** Opening Input block **

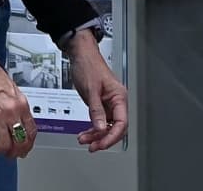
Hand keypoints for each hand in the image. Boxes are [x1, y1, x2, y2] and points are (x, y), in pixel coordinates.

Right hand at [0, 57, 36, 158]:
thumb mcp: (13, 91)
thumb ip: (16, 106)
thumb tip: (18, 120)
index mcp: (21, 104)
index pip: (31, 130)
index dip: (29, 144)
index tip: (25, 149)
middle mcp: (12, 111)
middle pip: (20, 140)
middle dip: (16, 152)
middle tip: (10, 155)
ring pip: (4, 144)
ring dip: (0, 151)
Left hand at [68, 32, 128, 151]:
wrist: (81, 56)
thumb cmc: (89, 66)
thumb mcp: (91, 90)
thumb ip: (96, 110)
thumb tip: (100, 128)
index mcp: (119, 96)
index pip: (121, 123)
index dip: (112, 136)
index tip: (101, 144)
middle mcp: (116, 101)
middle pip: (116, 128)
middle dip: (103, 138)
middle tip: (91, 146)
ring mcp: (109, 104)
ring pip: (107, 126)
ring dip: (96, 136)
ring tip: (84, 140)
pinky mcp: (101, 105)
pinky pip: (100, 122)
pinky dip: (93, 129)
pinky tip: (85, 133)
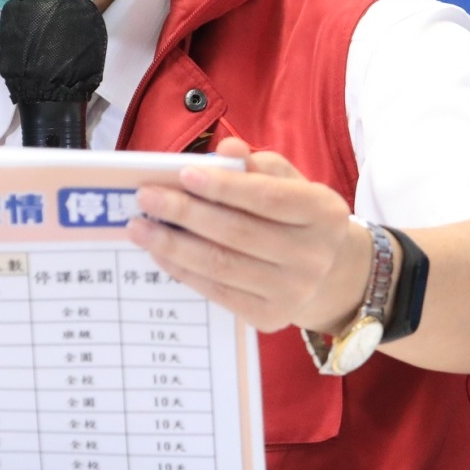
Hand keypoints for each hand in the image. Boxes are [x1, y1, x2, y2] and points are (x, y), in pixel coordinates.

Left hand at [126, 137, 385, 335]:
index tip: (184, 174)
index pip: (268, 198)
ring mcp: (292, 292)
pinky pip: (217, 292)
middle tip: (146, 197)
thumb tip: (225, 152)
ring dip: (173, 245)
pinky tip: (159, 252)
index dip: (225, 187)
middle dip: (186, 213)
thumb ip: (259, 165)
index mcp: (323, 213)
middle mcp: (312, 256)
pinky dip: (183, 271)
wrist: (330, 275)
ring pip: (221, 265)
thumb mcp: (291, 183)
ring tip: (140, 226)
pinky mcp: (269, 318)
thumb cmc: (298, 217)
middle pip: (238, 233)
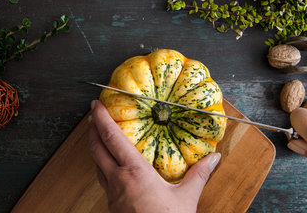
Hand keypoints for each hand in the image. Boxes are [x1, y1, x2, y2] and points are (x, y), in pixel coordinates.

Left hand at [88, 100, 220, 212]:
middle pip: (96, 148)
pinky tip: (110, 165)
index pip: (112, 138)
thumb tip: (214, 158)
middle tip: (93, 114)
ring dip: (95, 146)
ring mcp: (112, 194)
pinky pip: (102, 178)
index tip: (97, 104)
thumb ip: (199, 174)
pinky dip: (102, 164)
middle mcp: (118, 180)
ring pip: (96, 164)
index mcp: (134, 172)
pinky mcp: (112, 205)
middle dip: (92, 128)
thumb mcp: (187, 198)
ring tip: (99, 135)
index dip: (101, 118)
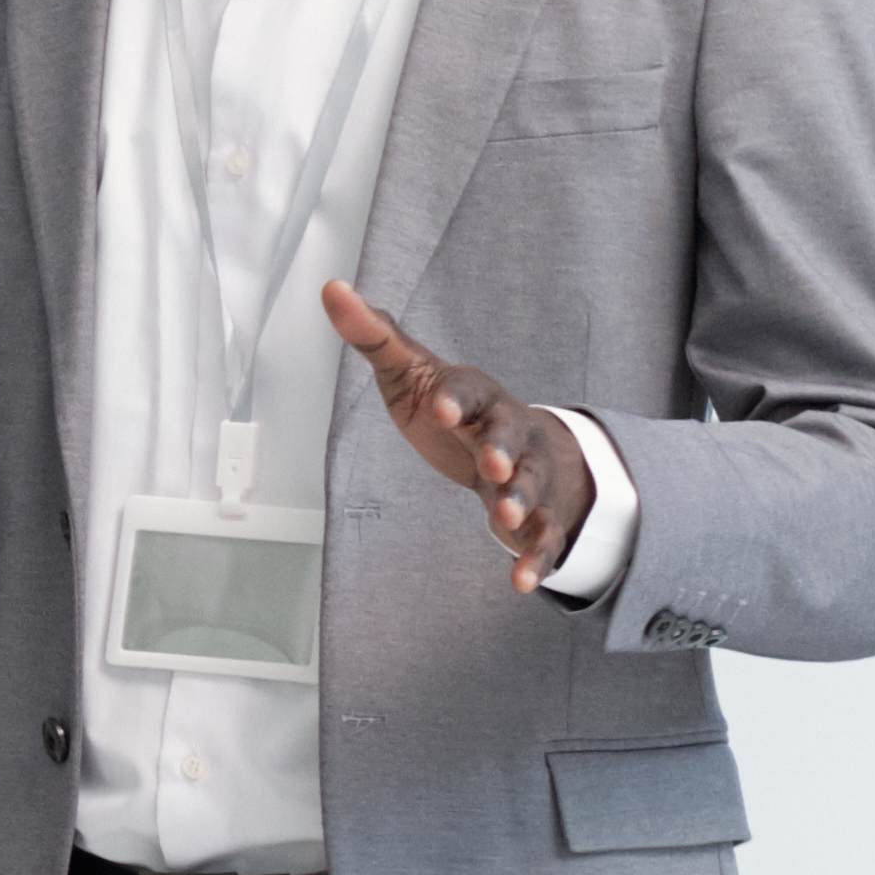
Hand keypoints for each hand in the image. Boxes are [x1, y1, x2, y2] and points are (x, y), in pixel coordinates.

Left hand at [322, 281, 594, 589]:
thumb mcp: (413, 374)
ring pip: (532, 485)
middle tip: (492, 465)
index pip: (470, 389)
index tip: (442, 408)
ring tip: (506, 518)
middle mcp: (510, 430)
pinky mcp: (538, 517)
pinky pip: (542, 539)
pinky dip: (534, 561)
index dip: (458, 398)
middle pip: (512, 433)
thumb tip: (331, 289)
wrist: (523, 449)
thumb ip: (376, 338)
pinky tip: (520, 585)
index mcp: (476, 395)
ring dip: (521, 500)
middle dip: (503, 448)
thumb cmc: (456, 412)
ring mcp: (528, 473)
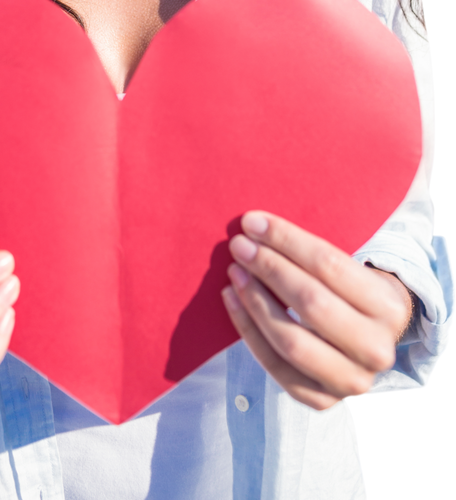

** Closing Input block **

** Task goal **
Out of the records above, return only the lines from the one with "thumb mcp: (91, 90)" through the one with "thumb cmc: (456, 412)", exactly, and none of the pictures.

** Solution for this task **
thumb mcp: (91, 90)
thumb ip: (96, 110)
thumb tip: (100, 128)
index mcp: (119, 96)
index pip: (121, 123)
index dip: (112, 136)
index tip: (101, 144)
middle mcp: (116, 101)
middle pip: (116, 128)
middle dip: (103, 138)
middle tip: (91, 146)
ring mcp: (109, 104)
ring pip: (107, 126)
ring dip: (96, 136)
ring tip: (84, 140)
pinky mcp: (101, 105)
pinky pip: (100, 122)
pinky dip: (93, 129)
pinky tip: (85, 133)
Hand keypoints for each hand in the image. Boxes are [x1, y1, x2, y2] and points are (x, y), in pixel coordinates.

Left hand at [126, 137, 385, 335]:
index tip: (184, 174)
index pip: (268, 198)
ring mcp: (292, 292)
pinky pip: (217, 292)
middle tip: (146, 197)
thumb tip: (225, 152)
ring dip: (173, 245)
pinky tip: (159, 252)
index dip: (225, 187)
middle dip: (186, 213)
thumb ip: (259, 165)
index mcp: (323, 213)
middle mcp: (312, 256)
pinky dip: (183, 271)
wrist: (330, 275)
ring pip: (221, 265)
thumb mcp: (291, 183)
ring tip: (140, 226)
pinky mcp: (269, 318)
thumb cmc: (298, 217)
middle pip: (238, 233)
Hand keypoints for each hand in the image. Boxes are [x1, y1, x2, y2] and points are (x, y), in pixel coordinates.

Left hand at [88, 100, 220, 212]:
middle pip: (96, 148)
pinky tip: (110, 165)
index pip: (112, 138)
thumb tip: (214, 158)
middle tip: (93, 114)
ring dip: (95, 146)
ring mcp: (112, 194)
pinky pip: (102, 178)
index tip: (97, 104)
thumb ip: (199, 174)
pinky dip: (102, 164)
middle mcp: (118, 180)
ring pip: (96, 164)
index mcp: (134, 172)
pinky mcp: (112, 205)
middle dip: (92, 128)
thumb mcp: (187, 198)
ring tip: (99, 135)
index dip: (101, 118)
Hand keypoints for each hand in the image. Boxes are [x1, y1, x2, y2] and points are (x, y), in pixel coordinates.

Left hand at [322, 281, 594, 589]:
thumb mcp: (413, 374)
ring pip: (532, 485)
middle tip: (492, 465)
index pip: (470, 389)
index tip: (442, 408)
ring tip: (506, 518)
middle mcp: (510, 430)
pinky mcp: (538, 517)
pinky pip: (542, 539)
pinky dip: (534, 561)
index dip: (458, 398)
middle pip: (512, 433)
thumb tip: (331, 289)
wrist: (523, 449)
thumb ip: (376, 338)
pinky tip: (520, 585)
index mcp: (476, 395)
ring dip: (521, 500)
middle dip: (503, 448)
thumb cmc: (456, 412)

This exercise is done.